Trophies are the normal yardstick used to measure a club’s stature, and there are obviously sound reasons for that. However, certain achievements which must be described as momentous may, in fact, not have much to do with titles.
Partizan fall firmly into that category. Their great rivals from across town, Crvena Zvezda, are Serbia's most successful club in terms of championships won, but FKP boast a glorious and often extraordinary record of their own. Moreover, the 'problem' of being only the second most successful club in the country is well on its way to being solved, as Partizan have ruled the roost and set the standards in their homeland in recent years.
Birth of an institution
The club was founded on 4 October 1945 as JSD Partizan, part of the Yugoslavian Partizan sports association, which nowadays still administers some 25 sporting disciplines in Serbia under the name SD Partizan.

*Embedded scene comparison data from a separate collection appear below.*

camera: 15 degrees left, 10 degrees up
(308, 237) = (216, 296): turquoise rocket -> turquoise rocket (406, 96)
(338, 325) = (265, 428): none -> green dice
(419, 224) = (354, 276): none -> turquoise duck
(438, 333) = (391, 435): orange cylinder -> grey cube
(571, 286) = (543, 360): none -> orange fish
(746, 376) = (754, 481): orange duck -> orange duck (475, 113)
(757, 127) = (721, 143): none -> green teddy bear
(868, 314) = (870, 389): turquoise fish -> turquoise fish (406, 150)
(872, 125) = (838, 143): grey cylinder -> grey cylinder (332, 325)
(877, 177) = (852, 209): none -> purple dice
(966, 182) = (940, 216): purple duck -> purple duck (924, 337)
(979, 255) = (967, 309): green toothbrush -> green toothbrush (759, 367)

Less than two years passed before the black and whites chalked up their first Yugoslavian league title in 1947, doubling their tally another two years later in 1949. However, that glorious start soon evolved into a long story of near misses and close-run things, for although the club frequently finished runners-up, at least one rival always topped them in the final standings throughout the next decade.
The domestic knockout cup is another story altogether, as Partizan lifted the trophy three times in the 1950s. The highlight for the still youthful club came in the 1955/56 European Cup, where Partizan stunningly knocked out Lisbon giants Sporting and racked up a historic 3–0 quarter-final victory over mighty Real Madrid, although even that was not enough to prevent their exit following a 4–0 reverse in the first leg. The meeting with the Portuguese side was historic, as it was the first-ever match in the inaugural European Cup competition.
The making of a legend
The 1960s brought a return to success in the domestic championship, kicking off with a title hat-trick between 1961 and '63. On the European stage, the men from Belgrade earned respect and recognition with victories over the likes of Werder Bremen and Manchester United.

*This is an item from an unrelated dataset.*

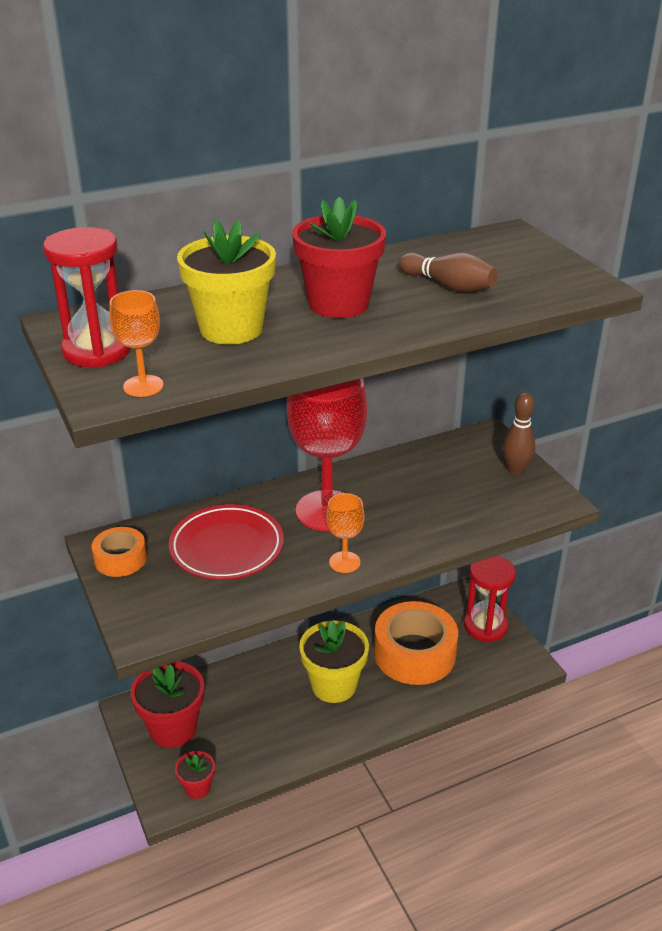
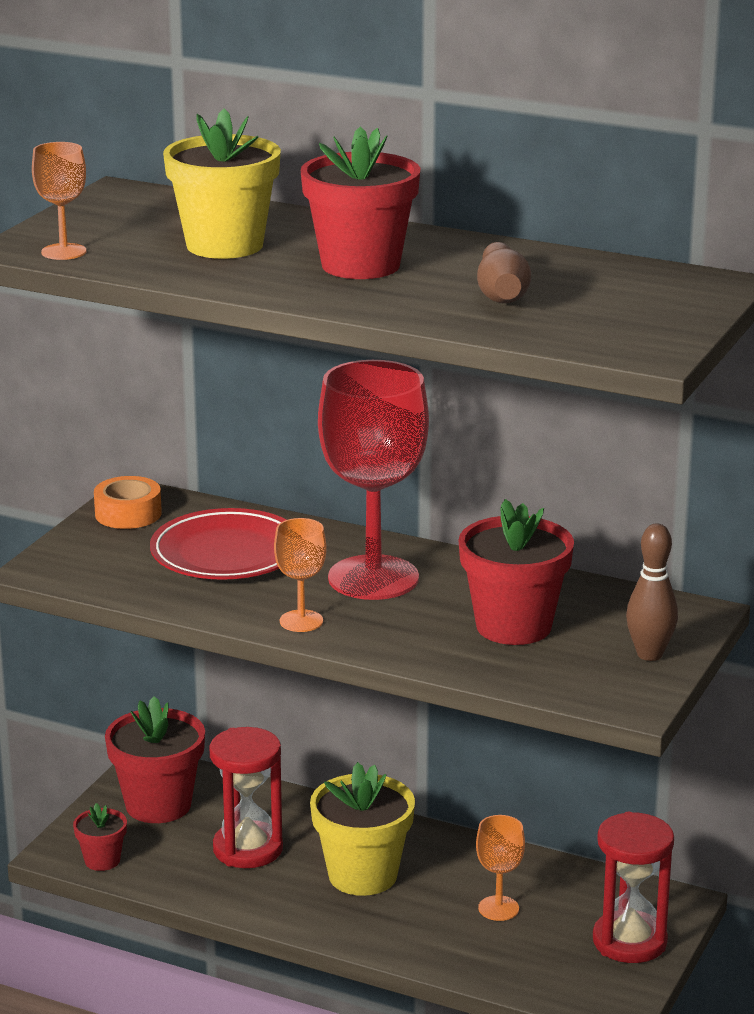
camera: 50 degrees right, 10 degrees down
(97, 351) = (93, 218): red hourglass -> red hourglass (248, 849)
(414, 653) = (498, 908): orange tape -> orange goblet
(438, 494) = (513, 626): none -> red flower pot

The next highlight, neatly following on from their role as one of the teams involved in the inaugural European Cup fixture, came in 1966 when Partizan were the first eastern European team to make the final of the elite continental competition. In 2003, the black-and-whites became the first Serbian team to appear in the group stage of the UEFA Champions League.
As early as the 60s, a fierce and intense rivalry grew up between Partizan and Crvena Zvezda from across the city. Veciti derbi (The Eternal Derby) rates as one of the great cross-town clashes in the world. “Red Star is my life, there's nothing more important", rings out from the terraces, countered by the opposing fans chant of “I'd give my life for Partizan".

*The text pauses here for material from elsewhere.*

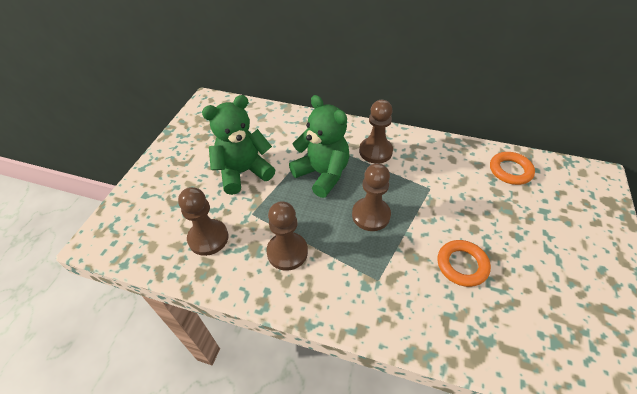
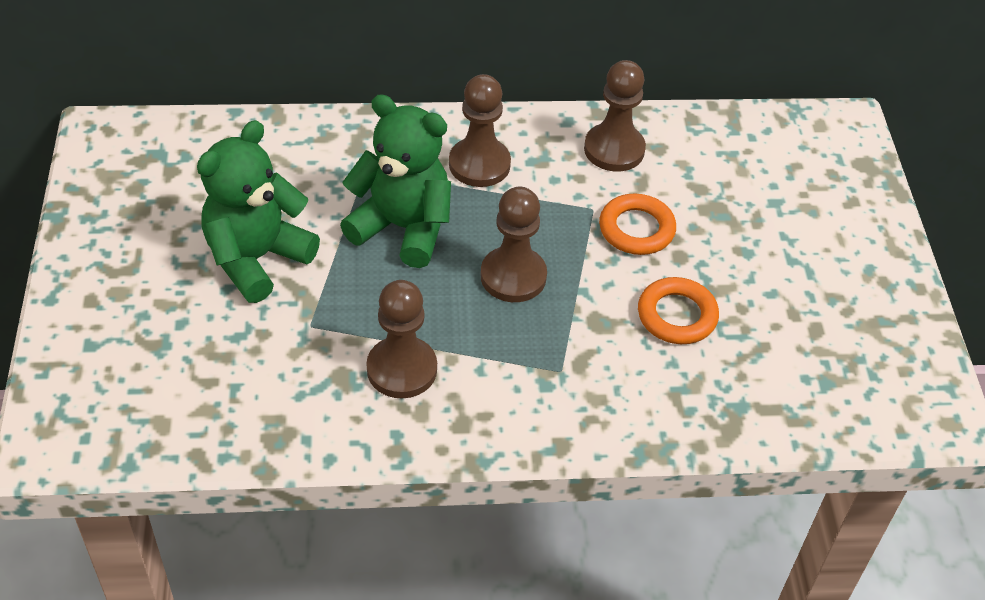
camera: 25 degrees left, 0 degrees up
(208, 238) = (255, 384): brown pawn -> brown pawn (614, 149)
(510, 171) = (710, 148): orange ring -> orange ring (636, 229)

The anthems express two essential components of the derby: the passion in the stands and on the pitch, and the deep attachment of the fans to their respective club. For some 65 years now, Crvena’s Delije (Heroes) and Partizan’s Grobari (Gravediggers) have spearheaded the rival supporters’ camps, creating an intense and often hostile atmosphere.
Former Crvena Zvezda stalwart Milan Bisevac recalls the special atmosphere prevailing at the Belgrade derby. “In the build-up to the match, there was a smouldering atmosphere for the whole week. From Monday onwards, the tension and pressure rose with every passing day. It's a genuinely classic match in a wonderful atmosphere. At the Marakana, the unofficial name for the Crvena Zvezda stadium, you'd be sitting in the dressing room and hear the fans singing and chanting long before kick-off. It gave you goose bumps."
Over the last decade, the Belgrade clubs have continued to dominate the Serbian championship, with either one or the other emerging triumphant, although Partizan can point to slightly greater success than their chief rivals.
Another groundbreaking move came in 2002 with the hiring of Germany's most capped player Lothar Matthaus as head coach. “Serbian football is very strong technically, and I have a number of players who will go on to achieve great things," the 1991 FIFA World Player of the Year said at the time. Indeed, it was Matthaus who led the Serbs to the Champions League group stage for the first time.
Partizan added another chapter to their history in May 2011 by becoming the first Serbian club to win the league four times in succession. The men in black and white also secured a third double in the space of four years, their fifth in total.
Respect is due to Partizan for their consistent success in nurturing stars of the future, despite the relatively lowly international status of their domestic league. Exporting youth products to bigger clubs has been a vital source of revenue for many years, and the club has won many awards for its exemplary youth development work, including a European honour in 2006.
This successful effort at academy level should guarantee Partizan’s place right at the top of the Serbian game.
There can hardly be a finer name for a football stadium than Partizan’s home ground, as Fudbalski Hram literally means Temple of Football. Constructed in 1949 with a capacity of approximately 55,000, the stadium has been dramatically altered and renovated on a number of occasions and now boasts a capacity of some 33,000. It is the second biggest stadium in the country behind the 55,000 capacity Marakana, home to eternal rivals Crvena Zvezda.
24 national championships: 1947, 1949, 1961, 1962, 1963, 1965, 1976, 1978, 1983, 1986, 1987, 1993, 1994, 1996, 1997, 1999, 2002, 2003, 2005, 2008, 2009, 2010, 2011, 2012
12 national cups: 1947, 1952, 1954, 1957, 1989, 1992, 1994, 1998, 2001, 2008, 2009, 2011
1 Mitropa Cup: 1978
European Cup runners-up: 1966
Vukotić Momčilo, Klinčarski Nikica, Damjanović Milan, Paunović Blagoje, Mihajlović Ljubomir, Ilić Saša, Stojković Nenad, Kovačević Vladimir, Bobek Stjepan, Trifunović Aco, Belin Bruno, Radaković Miloš, Đorđić Svemir, Valok Marko, Varga Zvonko
*The honours listed above are considered to be the club’s major titles and, as such, are not intended to be a full list of achievements.